**What the task requires**
Among the entries, how many lines hold the word "Gwarancja"? Respond with that number only.

**Source data**
****************

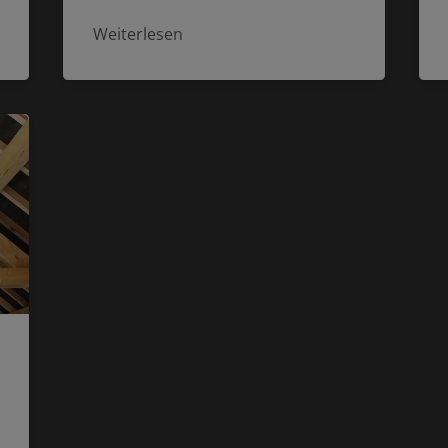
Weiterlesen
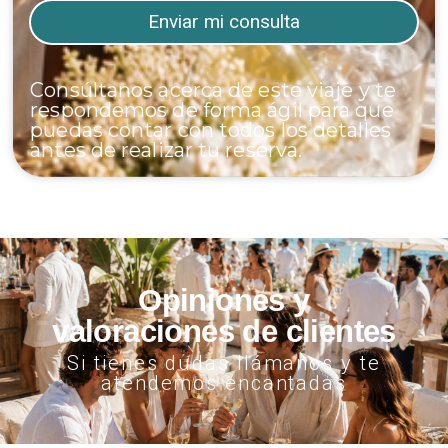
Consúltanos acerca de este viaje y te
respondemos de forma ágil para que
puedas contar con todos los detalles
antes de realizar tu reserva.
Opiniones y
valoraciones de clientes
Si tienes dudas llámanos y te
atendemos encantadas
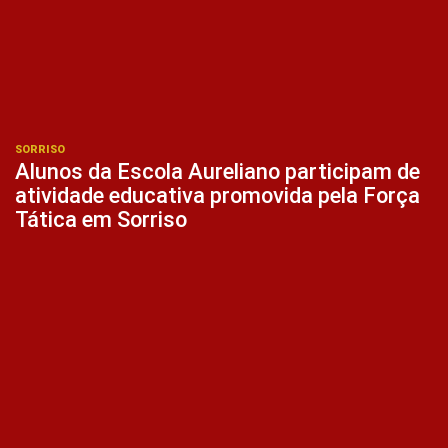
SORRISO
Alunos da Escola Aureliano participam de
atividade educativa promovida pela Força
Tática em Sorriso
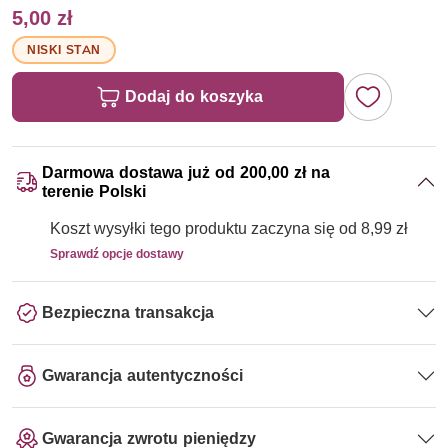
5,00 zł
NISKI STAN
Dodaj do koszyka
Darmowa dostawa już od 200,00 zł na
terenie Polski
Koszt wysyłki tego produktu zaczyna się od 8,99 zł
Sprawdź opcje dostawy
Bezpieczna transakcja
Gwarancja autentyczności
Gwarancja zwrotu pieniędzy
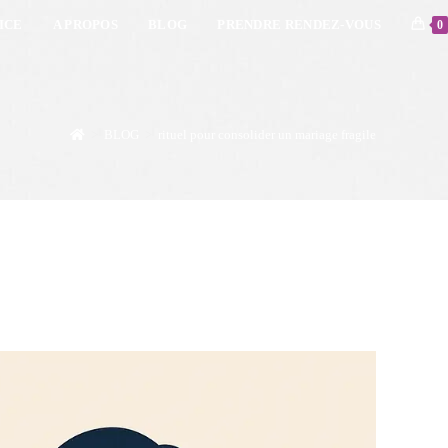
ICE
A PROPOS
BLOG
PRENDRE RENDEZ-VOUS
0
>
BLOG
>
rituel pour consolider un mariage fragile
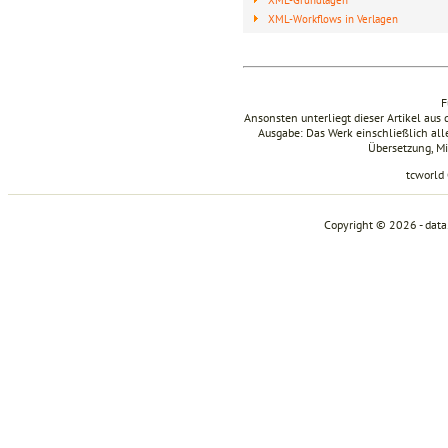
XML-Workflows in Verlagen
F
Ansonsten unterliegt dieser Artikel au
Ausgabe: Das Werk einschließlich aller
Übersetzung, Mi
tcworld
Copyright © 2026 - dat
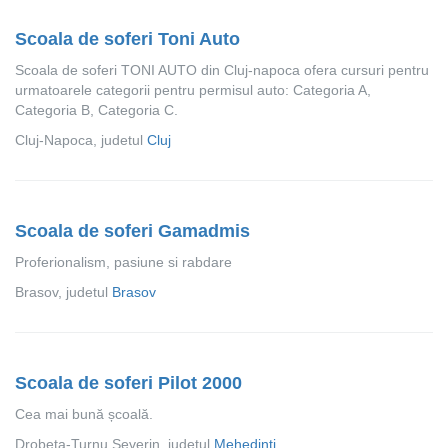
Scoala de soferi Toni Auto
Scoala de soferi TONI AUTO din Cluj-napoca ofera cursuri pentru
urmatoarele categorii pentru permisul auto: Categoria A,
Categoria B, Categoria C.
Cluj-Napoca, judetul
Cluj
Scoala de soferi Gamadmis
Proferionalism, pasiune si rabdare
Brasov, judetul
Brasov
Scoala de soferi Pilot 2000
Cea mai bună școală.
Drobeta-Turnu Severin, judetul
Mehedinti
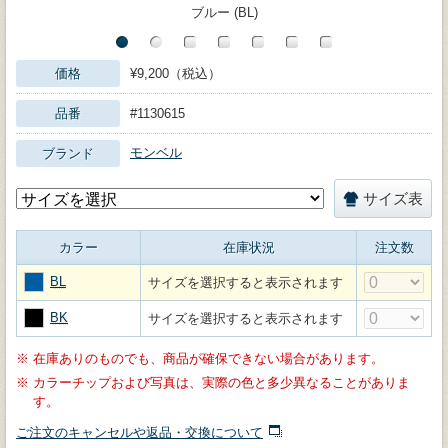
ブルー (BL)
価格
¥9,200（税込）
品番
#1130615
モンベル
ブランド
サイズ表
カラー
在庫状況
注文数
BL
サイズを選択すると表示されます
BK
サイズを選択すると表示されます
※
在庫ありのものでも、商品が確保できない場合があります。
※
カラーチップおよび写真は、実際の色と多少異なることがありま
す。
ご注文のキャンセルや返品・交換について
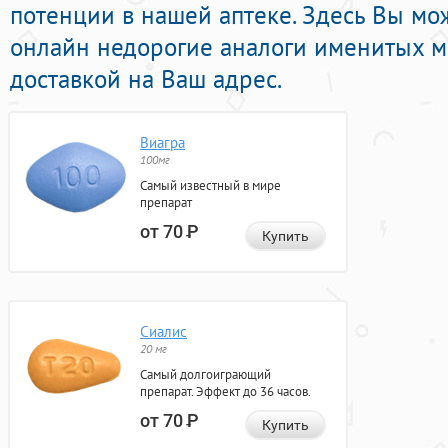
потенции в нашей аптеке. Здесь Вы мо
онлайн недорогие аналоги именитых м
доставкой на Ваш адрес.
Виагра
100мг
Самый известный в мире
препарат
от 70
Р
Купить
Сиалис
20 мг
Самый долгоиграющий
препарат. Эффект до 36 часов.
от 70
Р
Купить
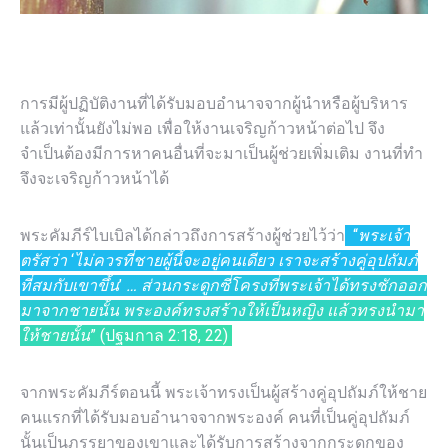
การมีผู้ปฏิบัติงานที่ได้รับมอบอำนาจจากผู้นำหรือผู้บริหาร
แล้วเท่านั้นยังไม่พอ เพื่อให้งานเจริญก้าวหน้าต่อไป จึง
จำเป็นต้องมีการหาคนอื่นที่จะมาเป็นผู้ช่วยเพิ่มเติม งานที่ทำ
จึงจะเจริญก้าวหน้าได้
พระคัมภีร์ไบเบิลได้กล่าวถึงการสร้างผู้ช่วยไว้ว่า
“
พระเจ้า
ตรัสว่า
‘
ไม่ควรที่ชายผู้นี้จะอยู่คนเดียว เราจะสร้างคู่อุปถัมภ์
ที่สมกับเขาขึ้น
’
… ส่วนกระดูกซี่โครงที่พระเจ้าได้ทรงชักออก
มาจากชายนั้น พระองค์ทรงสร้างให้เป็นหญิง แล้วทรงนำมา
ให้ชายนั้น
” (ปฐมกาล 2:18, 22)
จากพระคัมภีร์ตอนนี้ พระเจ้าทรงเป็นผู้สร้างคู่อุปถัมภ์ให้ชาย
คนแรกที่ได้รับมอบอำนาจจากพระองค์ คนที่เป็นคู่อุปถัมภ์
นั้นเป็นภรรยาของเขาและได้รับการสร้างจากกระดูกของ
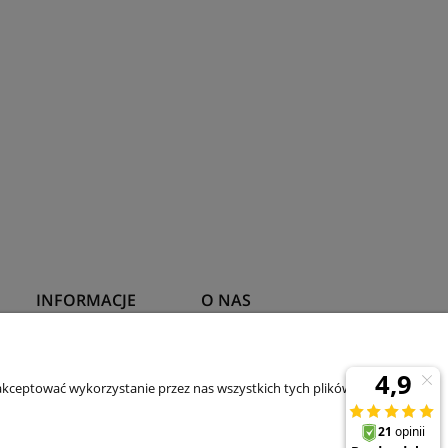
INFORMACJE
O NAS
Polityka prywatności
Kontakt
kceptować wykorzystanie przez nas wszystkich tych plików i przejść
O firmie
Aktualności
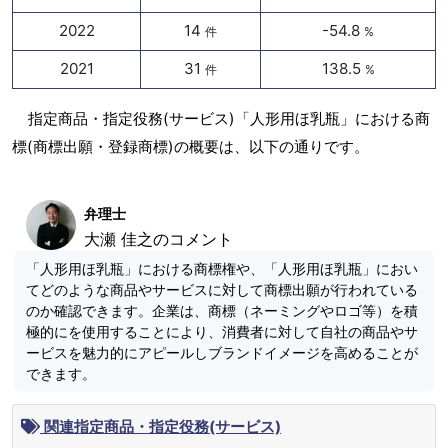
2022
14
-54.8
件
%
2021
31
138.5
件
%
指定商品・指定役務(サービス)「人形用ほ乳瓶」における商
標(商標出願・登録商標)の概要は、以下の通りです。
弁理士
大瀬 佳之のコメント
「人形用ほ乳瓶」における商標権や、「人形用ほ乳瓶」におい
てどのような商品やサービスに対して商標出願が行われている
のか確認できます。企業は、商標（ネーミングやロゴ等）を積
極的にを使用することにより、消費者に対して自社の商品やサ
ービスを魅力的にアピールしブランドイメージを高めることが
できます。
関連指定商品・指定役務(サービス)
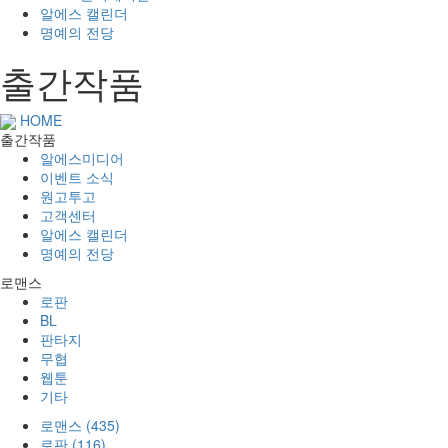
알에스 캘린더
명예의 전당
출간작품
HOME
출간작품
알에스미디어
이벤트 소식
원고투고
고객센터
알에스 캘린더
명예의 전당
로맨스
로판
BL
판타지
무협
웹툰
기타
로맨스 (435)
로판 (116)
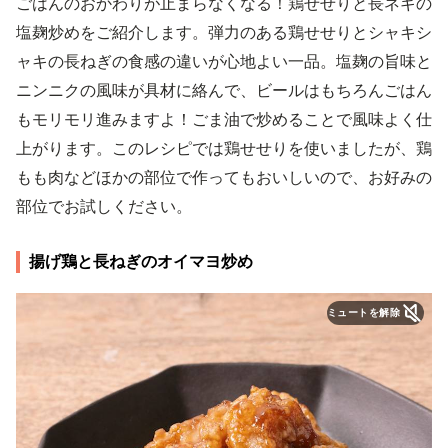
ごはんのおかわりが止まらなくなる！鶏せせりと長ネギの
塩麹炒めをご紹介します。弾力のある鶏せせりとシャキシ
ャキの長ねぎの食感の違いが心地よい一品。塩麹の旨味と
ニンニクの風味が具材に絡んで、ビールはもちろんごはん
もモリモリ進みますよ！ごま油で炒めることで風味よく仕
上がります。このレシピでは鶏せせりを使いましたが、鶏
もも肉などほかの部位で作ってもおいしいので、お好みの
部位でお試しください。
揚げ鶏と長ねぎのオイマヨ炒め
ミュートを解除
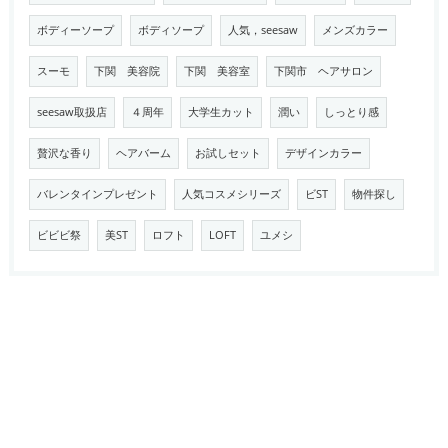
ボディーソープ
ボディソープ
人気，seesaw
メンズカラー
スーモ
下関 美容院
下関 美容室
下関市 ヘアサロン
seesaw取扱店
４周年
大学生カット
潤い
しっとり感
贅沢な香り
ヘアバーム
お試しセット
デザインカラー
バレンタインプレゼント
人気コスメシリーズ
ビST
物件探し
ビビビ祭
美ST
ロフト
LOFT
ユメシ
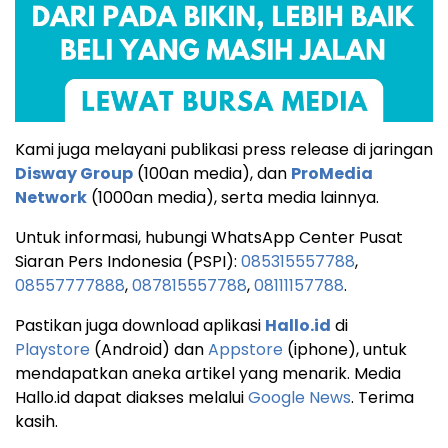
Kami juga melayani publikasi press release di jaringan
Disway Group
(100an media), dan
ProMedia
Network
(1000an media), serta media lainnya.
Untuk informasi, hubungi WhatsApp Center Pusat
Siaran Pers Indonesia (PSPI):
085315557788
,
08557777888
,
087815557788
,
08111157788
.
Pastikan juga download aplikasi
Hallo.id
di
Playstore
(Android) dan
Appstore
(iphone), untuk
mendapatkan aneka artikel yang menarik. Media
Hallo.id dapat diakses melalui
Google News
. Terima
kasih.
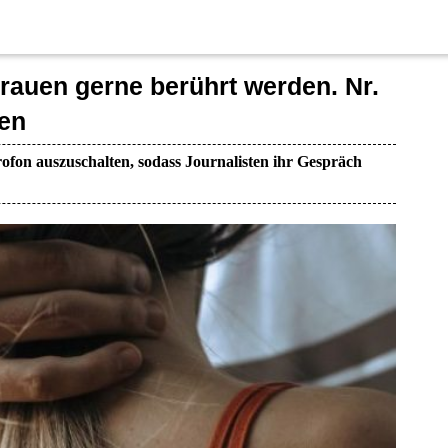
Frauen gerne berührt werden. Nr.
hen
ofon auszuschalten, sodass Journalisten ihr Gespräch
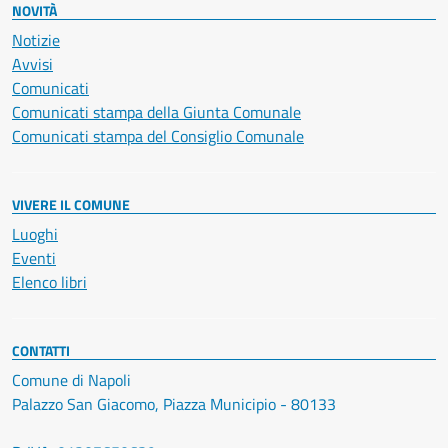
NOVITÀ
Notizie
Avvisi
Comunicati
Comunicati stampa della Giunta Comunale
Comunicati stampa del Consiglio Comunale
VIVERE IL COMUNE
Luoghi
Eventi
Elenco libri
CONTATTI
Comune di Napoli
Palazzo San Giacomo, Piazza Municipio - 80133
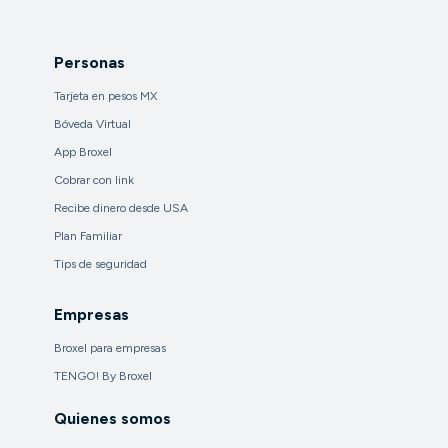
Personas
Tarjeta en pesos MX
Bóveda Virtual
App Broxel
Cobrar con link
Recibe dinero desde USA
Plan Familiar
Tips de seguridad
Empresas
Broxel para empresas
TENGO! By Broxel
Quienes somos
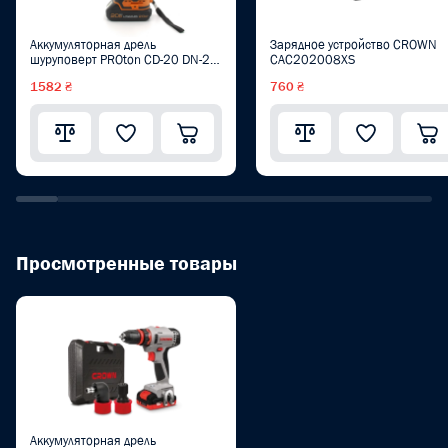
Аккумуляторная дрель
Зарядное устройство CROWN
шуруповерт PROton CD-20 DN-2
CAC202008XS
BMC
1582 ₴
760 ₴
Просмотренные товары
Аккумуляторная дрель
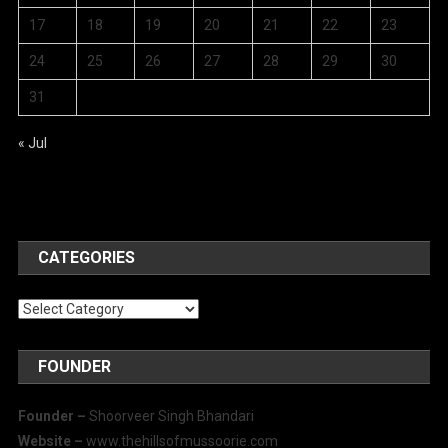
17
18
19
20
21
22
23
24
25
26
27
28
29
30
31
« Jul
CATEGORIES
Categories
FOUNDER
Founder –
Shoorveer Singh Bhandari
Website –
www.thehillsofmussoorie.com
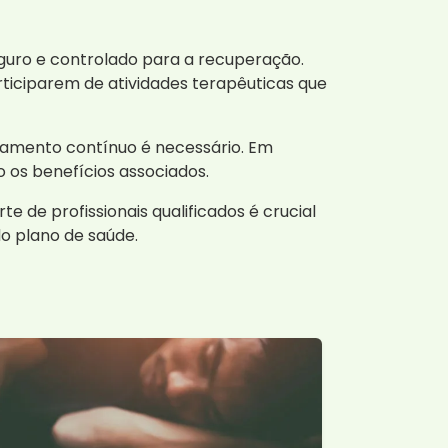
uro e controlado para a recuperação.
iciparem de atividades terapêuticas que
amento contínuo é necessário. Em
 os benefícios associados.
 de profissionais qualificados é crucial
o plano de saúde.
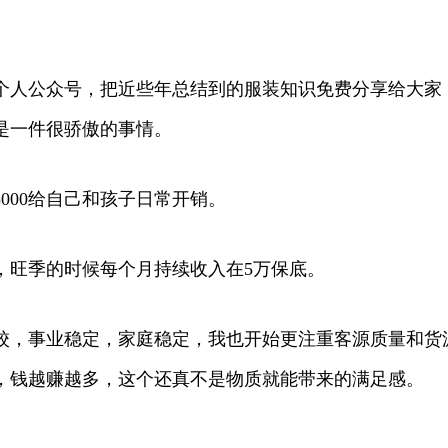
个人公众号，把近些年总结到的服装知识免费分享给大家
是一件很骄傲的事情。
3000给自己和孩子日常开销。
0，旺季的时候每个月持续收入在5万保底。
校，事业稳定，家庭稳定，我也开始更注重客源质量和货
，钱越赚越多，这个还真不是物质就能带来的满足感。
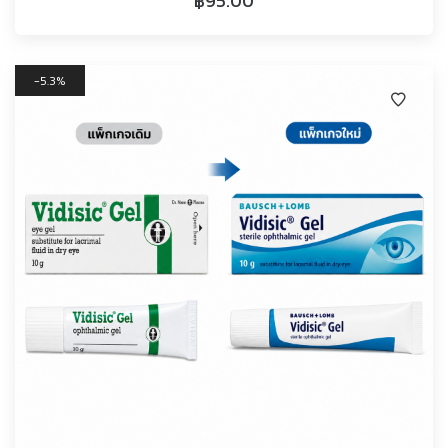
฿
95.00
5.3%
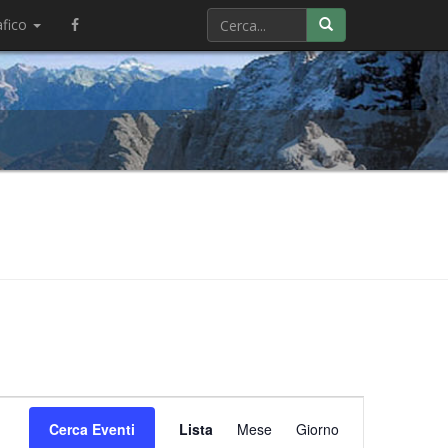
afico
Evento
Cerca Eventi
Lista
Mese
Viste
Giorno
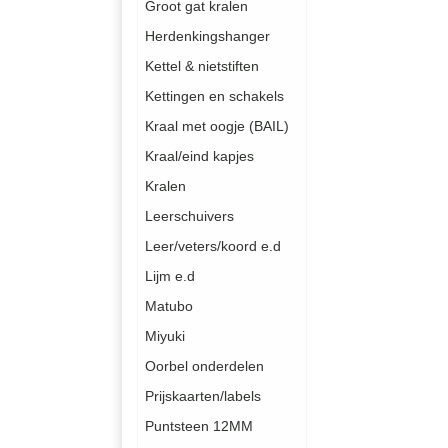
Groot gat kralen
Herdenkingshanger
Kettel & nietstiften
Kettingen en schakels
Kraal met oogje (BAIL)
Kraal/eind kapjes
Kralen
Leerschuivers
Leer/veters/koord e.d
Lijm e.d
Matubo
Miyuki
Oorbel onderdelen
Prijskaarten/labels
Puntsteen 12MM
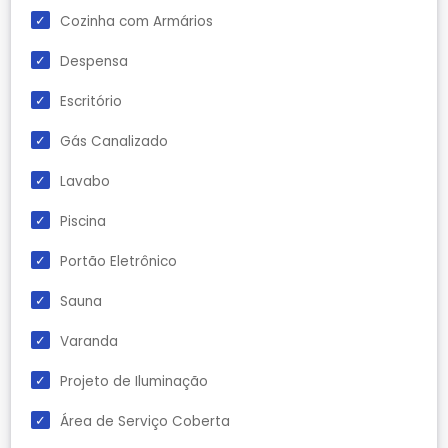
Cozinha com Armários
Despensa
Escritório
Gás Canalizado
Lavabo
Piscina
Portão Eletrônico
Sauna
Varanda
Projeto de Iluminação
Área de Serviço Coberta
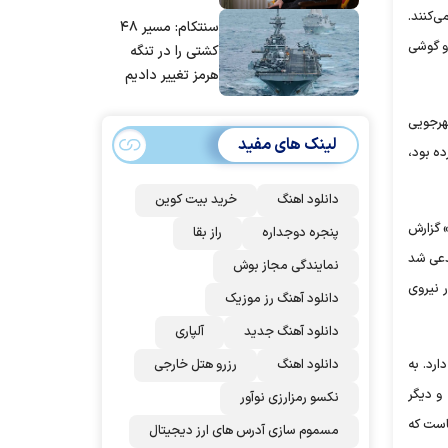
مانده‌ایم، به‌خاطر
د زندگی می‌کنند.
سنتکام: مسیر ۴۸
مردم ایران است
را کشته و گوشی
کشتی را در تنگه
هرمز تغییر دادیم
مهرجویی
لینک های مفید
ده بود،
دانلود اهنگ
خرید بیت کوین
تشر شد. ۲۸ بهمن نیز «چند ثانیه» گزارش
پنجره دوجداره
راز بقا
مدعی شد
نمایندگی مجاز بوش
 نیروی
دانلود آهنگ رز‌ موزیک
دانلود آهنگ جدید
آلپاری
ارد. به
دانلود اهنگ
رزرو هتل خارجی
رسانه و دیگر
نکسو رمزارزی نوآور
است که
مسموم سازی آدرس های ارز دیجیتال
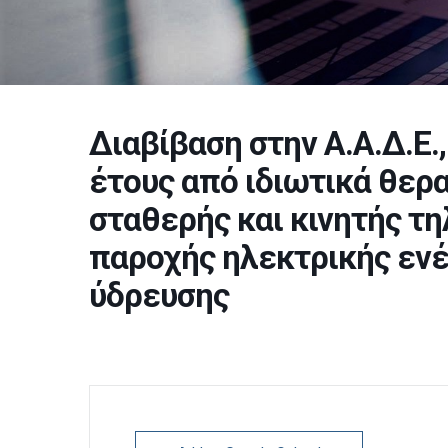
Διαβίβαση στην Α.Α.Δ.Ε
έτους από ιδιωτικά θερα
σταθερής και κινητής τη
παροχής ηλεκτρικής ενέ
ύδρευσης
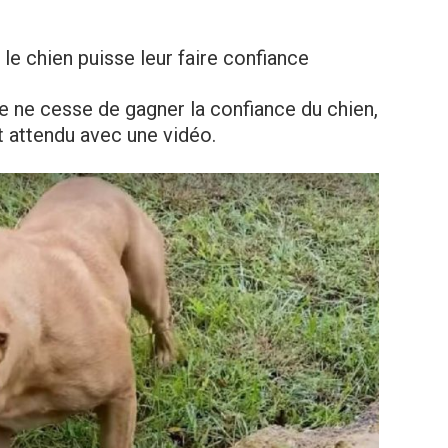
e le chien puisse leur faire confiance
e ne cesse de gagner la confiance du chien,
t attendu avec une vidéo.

****************

**Result of the task**
2